Flexibility is essential in fighting doctor burnout and workforce shortages in Australian public hospitals
Hospitals ought to invest in technology that enables flexible workplace offerings, or risk the hyper-casualisation of their workforce
Over the last several years as a doctor working in the public hospital system in Australia, I’ve come to realise that the single most important factor driving clinician burnout is lack of flexibility.
Doctors are at the mercy of hospitals administrations and specialist colleges, who conspire to dictate when, where and how they work.
Hospital rosters are often published in 3 month chunks a mere 10 days before they are due to start, if you’re lucky. And with a chaotic mix of evenings and weekends, and inflexible roster swapping systems, getting to your cousin’s wedding depends far more on miraculous fortune than good planning.
Heaven forbid you want to socialise with someone subject to the same restrictive workplace conditions - that’s wishful thinking.
Rotational jobs mean that administrators determine which specialty you work in and when, often using your favourite specialty as an incentive to pucker up and take some ward-call nights. But don’t worry, I’m sure that anaesthetics term will also become ward-call by the time September comes around.
With annual employment contracts the industry norm until very late in medical careers, it’s common to be told to move cities every year or two. And for those in a specialist training program, this is likely the only way to progress with your clinical training. You’re left with a Sophie’s Choice between career progression and lifestyle stability.
And I know your family is going to Greece to celebrate Dad’s 70th in June, but you won’t be going. You’ve been instructed that your annual leave block is in November.
Doctors blindly serve a system that is controlling and inflexible, and one that would not be tolerated in any other industry.
Not knowing when you’re working or where you’ll be at a given time is just the norm.
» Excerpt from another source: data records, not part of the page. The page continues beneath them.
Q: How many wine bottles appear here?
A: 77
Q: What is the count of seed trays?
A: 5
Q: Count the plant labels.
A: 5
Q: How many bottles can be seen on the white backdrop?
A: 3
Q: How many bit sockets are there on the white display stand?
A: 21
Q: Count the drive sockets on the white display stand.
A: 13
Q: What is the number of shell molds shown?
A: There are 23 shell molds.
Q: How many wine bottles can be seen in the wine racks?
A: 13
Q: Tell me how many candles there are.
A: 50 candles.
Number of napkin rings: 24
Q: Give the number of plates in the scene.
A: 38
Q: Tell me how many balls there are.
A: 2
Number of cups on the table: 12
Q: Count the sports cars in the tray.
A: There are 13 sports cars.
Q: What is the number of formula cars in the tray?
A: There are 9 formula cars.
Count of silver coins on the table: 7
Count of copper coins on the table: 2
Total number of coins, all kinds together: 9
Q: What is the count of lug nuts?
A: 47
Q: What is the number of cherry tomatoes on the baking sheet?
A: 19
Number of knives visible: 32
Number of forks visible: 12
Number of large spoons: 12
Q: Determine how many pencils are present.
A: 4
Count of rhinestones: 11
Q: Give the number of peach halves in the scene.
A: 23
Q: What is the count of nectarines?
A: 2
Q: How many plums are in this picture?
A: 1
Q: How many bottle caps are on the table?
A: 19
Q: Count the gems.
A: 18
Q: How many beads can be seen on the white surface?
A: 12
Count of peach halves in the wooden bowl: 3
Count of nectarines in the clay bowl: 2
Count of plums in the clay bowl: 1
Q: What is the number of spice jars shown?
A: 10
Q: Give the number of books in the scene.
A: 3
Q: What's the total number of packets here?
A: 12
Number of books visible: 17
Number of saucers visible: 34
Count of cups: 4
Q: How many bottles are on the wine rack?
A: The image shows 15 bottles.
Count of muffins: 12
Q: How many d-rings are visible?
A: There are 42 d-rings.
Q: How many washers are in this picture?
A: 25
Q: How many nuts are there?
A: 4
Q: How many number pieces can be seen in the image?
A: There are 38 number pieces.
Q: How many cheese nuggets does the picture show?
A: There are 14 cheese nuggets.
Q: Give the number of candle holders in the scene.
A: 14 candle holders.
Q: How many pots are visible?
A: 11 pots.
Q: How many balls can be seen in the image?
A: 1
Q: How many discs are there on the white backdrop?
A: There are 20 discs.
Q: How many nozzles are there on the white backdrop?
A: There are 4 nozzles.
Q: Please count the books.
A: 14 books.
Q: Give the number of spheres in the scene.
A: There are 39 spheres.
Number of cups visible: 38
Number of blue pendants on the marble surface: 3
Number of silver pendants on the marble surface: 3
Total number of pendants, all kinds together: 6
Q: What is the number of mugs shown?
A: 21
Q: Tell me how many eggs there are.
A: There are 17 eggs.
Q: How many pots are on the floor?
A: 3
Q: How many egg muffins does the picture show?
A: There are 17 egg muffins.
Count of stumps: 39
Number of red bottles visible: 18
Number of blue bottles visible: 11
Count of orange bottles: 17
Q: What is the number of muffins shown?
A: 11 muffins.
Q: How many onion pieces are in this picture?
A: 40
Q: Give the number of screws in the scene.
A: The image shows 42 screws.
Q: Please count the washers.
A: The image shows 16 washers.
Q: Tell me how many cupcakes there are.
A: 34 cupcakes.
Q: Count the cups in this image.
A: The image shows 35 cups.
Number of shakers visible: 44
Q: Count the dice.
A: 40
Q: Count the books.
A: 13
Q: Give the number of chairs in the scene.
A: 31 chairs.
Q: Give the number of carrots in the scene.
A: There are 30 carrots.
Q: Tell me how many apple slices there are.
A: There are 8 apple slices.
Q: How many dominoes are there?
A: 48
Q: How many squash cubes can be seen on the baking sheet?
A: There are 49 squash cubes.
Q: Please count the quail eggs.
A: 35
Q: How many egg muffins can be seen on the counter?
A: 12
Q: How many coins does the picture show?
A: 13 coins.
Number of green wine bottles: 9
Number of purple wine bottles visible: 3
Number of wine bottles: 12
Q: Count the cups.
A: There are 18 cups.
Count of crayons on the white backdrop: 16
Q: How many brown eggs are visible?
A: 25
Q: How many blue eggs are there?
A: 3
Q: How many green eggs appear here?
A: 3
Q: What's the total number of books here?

Planning your life any more than 10 weeks in advance is fraught with danger.
But it will all be worth it once you become a consultant, won’t it?
Just kidding - it will take 10 years of misery to get there, and even then you’ll have to move cities to find a job that remotely reflects your level of experience.
It’s no wonder career dissatisfaction is on the rise, and resignations are flowing en masse. The cracks in the system are beginning to show.
The solution
It’s up to hospitals to provide a flexible workforce experience that considers natural human desires for autonomy in their employment offerings. Otherwise, they risk haemorrhaging staff burnt-out from the pandemic and rigid rostering conditions.
And ironically, these staff will find their flexibility one way or another, gladly re-employing themselves in the same jobs in a locum capacity, for 4x the wages.
Existing solutions to provide flexibility to doctors include part-time appointments and job-sharing arrangements, however these are the exception and not the rule, and are often restricted to a constrained set of specialties or roles.
Not to mention the generalised stigma of part-time clinicians not taking their job as seriously as their full-time colleagues.
In my personal experience, there is also often a large gap between a given hospital’s stated willingness to be flexible, and their actual capacity to do so.
This likely reflects administrators’ desire to provide flexible workplaces, but the lack of infrastructure and tooling to actually achieve it. Hospitals are nowhere near capable of entertaining these fluid workforce arrangements at scale.
So consider this a call-to-arms for entrepreneurs and hospital policy makers alike: Can you work together to build a workplace experience that meets the needs of the modern doctor?
The future of our public hospital system depends on it.